Non-employee directors will be reimbursed for their reasonable out-of-pocket expenses incurred in attending meetings of the Board of Directors or any of its committees that are conducted in person.

 

Equity Compensation

 

In addition to receiving cash compensation, under the Non-Employee Director Compensation Program and Stock Ownership Guidelines each non-employee director will, upon his or her election or appointment to the Board and upon each subsequent re-election to the Board receive the following equity compensation:

 

New Appointment/Initial Grant

 

Each newly elected or appointed non-employee director will receive an initial grant of 2,500 shares of common stock upon his or her election to the Board of Directors vesting in three equal installments over a period of three years with the first tranche vesting on the first anniversary of the grant date, the second tranche vesting on the second anniversary of the grant date, and the third tranche vesting on the third anniversary of the grant date

 

Annual Grant

 

·Each non-employee director will receive an annual grant of 20,000 options to purchase up to 20,000 shares of common stock which will be granted on the same day as the annual employee option grant, on or around January of every year.

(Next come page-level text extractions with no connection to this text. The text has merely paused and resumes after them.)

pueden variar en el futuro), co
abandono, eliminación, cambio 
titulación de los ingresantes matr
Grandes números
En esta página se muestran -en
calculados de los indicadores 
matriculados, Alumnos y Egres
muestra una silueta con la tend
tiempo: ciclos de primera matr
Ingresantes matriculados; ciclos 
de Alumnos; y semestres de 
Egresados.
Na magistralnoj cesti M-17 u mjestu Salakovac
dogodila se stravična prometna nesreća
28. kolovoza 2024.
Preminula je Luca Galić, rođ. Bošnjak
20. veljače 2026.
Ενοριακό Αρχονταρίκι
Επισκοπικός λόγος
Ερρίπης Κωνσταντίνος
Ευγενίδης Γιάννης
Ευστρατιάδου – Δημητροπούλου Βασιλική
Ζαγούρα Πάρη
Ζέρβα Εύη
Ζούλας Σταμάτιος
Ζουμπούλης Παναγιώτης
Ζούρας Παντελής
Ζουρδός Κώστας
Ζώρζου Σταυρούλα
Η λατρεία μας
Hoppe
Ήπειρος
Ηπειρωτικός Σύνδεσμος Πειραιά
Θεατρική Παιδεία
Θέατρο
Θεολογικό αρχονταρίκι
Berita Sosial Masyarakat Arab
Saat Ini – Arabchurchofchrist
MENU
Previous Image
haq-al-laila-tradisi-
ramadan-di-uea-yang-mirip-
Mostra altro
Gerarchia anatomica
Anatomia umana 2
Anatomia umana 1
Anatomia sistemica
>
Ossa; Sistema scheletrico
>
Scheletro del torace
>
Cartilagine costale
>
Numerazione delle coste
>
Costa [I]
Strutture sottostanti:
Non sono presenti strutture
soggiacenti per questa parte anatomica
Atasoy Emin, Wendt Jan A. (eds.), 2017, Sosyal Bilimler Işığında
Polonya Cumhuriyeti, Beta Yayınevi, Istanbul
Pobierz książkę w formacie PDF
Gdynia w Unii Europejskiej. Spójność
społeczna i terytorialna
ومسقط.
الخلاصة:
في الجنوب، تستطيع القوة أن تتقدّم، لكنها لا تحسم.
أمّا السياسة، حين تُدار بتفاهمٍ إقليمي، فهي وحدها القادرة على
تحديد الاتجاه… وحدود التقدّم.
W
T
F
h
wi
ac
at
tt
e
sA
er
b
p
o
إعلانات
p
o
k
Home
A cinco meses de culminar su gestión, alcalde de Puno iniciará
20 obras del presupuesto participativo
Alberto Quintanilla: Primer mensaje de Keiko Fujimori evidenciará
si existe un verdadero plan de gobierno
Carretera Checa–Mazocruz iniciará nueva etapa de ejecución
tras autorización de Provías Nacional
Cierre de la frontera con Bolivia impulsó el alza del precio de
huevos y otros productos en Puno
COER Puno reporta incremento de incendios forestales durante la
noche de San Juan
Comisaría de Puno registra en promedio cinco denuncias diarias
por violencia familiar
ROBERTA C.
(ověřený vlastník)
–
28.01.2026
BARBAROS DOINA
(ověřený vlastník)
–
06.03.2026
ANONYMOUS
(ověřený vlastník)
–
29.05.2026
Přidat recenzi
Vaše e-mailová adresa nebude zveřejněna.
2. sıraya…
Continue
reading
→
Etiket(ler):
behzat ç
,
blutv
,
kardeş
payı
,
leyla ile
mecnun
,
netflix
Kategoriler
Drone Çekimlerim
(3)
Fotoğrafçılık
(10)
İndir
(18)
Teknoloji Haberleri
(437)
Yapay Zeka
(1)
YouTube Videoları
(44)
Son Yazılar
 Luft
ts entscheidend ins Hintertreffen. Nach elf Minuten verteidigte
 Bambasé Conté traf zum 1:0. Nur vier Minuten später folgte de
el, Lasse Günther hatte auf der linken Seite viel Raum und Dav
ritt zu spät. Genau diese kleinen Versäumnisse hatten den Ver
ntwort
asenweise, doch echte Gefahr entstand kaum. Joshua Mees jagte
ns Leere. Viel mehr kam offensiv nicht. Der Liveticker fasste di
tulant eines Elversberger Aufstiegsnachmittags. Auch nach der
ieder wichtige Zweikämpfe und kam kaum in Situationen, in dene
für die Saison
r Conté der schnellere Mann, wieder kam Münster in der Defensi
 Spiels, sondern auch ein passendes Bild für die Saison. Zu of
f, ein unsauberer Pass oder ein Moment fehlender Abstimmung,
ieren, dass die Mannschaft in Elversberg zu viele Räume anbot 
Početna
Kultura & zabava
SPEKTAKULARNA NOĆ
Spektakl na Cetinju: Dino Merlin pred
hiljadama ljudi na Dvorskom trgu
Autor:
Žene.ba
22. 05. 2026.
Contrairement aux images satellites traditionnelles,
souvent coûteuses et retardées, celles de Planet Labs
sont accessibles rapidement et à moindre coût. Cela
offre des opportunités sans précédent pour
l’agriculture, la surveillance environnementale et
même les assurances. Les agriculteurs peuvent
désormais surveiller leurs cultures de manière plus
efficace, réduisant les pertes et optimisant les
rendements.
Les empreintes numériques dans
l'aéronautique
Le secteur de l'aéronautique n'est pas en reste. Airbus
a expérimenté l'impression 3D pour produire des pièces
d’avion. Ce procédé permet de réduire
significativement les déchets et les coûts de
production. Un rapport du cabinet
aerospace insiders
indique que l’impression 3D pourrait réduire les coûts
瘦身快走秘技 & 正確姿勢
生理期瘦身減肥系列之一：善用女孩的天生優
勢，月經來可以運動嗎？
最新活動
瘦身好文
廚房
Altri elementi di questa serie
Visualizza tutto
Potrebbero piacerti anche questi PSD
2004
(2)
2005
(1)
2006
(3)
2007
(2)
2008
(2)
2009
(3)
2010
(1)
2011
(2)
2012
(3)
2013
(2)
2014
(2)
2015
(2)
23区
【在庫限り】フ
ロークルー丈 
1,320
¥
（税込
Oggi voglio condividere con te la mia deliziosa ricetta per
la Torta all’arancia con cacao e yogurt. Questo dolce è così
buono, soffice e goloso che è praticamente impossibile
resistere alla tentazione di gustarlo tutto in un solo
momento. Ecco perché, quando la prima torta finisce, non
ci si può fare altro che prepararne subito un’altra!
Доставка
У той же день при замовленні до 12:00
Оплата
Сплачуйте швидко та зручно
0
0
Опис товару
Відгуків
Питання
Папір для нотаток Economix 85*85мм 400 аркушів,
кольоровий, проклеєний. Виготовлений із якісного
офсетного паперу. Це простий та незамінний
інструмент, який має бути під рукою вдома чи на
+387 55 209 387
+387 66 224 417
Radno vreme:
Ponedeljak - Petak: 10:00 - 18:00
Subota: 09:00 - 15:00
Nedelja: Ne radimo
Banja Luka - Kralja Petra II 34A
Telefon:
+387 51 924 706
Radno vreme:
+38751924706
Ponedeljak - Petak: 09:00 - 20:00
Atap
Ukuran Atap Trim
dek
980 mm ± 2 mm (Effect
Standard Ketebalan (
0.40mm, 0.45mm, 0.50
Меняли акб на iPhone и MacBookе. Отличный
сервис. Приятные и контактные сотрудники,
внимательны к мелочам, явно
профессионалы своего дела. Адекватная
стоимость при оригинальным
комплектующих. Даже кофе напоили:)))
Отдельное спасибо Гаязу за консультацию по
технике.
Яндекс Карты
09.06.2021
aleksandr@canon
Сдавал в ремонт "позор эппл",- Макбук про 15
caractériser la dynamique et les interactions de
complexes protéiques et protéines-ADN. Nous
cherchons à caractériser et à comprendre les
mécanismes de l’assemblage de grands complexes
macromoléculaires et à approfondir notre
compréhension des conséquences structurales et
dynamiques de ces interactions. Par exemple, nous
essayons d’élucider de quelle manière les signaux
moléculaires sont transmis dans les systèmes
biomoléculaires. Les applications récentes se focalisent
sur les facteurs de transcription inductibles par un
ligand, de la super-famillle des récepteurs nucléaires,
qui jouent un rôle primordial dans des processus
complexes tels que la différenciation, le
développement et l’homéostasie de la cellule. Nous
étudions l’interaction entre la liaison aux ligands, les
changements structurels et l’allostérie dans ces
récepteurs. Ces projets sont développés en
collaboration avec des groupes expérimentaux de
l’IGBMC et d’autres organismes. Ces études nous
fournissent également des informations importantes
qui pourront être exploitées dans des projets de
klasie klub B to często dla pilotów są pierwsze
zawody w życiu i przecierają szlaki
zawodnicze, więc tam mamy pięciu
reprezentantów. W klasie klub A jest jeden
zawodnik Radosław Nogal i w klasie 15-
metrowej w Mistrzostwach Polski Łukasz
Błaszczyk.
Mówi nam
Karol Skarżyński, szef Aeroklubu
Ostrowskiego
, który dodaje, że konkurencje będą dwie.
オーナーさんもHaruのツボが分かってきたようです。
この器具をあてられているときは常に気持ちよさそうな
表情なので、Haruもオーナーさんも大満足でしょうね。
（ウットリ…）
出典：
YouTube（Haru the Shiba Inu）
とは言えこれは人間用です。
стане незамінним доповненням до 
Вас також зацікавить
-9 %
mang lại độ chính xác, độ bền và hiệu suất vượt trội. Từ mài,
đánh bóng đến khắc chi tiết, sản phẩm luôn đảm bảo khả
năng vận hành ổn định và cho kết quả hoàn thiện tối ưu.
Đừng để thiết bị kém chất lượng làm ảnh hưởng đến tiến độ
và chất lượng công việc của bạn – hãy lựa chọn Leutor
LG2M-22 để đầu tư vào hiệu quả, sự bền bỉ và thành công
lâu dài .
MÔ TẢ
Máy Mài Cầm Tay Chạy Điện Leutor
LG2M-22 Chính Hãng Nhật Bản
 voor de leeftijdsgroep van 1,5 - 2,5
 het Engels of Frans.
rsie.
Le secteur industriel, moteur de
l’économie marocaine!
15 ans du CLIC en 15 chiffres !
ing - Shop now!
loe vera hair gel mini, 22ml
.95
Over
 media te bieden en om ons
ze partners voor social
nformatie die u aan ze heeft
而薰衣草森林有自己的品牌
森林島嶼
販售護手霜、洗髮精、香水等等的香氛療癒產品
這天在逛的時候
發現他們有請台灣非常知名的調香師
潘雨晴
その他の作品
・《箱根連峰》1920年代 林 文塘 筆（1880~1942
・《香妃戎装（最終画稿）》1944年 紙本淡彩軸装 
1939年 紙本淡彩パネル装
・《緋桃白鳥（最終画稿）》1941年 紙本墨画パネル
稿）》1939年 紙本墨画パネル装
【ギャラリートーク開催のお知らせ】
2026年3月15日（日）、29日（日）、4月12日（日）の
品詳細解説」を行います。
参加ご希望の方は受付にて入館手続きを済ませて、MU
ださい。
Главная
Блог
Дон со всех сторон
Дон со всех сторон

Such shares of common stock or options will have an exercise price equal to the closing price of the Company’s stock on the date such options are granted and vest in three equal tranches on the first, second and third anniversary of the grant date or upon change in control.
   
·No annual grant shall be granted to any non-employee director in the same calendar year that such person received his or her initial grant.

 

Other Terms

 

·Grants of equity awards made under this Non-Employee Director Compensation Program shall be made under the Company’s stock incentive plan that is in effect from time to time.
   
·Each director shall have twelve (12) months to exercise his or her options following termination of Board service for any reason.
   
·Grants may also be made to non-employee directors on a discretionary basis, subject to compliance with the Company’s corporate governance codes and policies.

 

Non-Employee Director Stock Ownership Guidelines

 

In the interest of good corporate governance and to further align the interests of members of the Board of Directors with the Company’s stockholders, the Nominating and Corporate Governance Committee of the Board of Directors has adopted stock ownership guidelines for directors:

 

·If a director exercises a stock option, it is expected that such director would, from such date of option exercise, maintain ownership of at least a number of shares equal to twenty percent (20%) of the net value of the shares acquired (after deducting the exercise price and taxes). In the case of shares acquired upon the exercise of a stock option, each director is expected to hold such shares for twelve (12) months after termination of his or her service on the Board of Directors.

 

Program Administration

 

This Non-Employee Director Compensation Program shall be administered by the Board of Directors, which shall have the power to interpret this Program and amend it from time to time as it deems proper.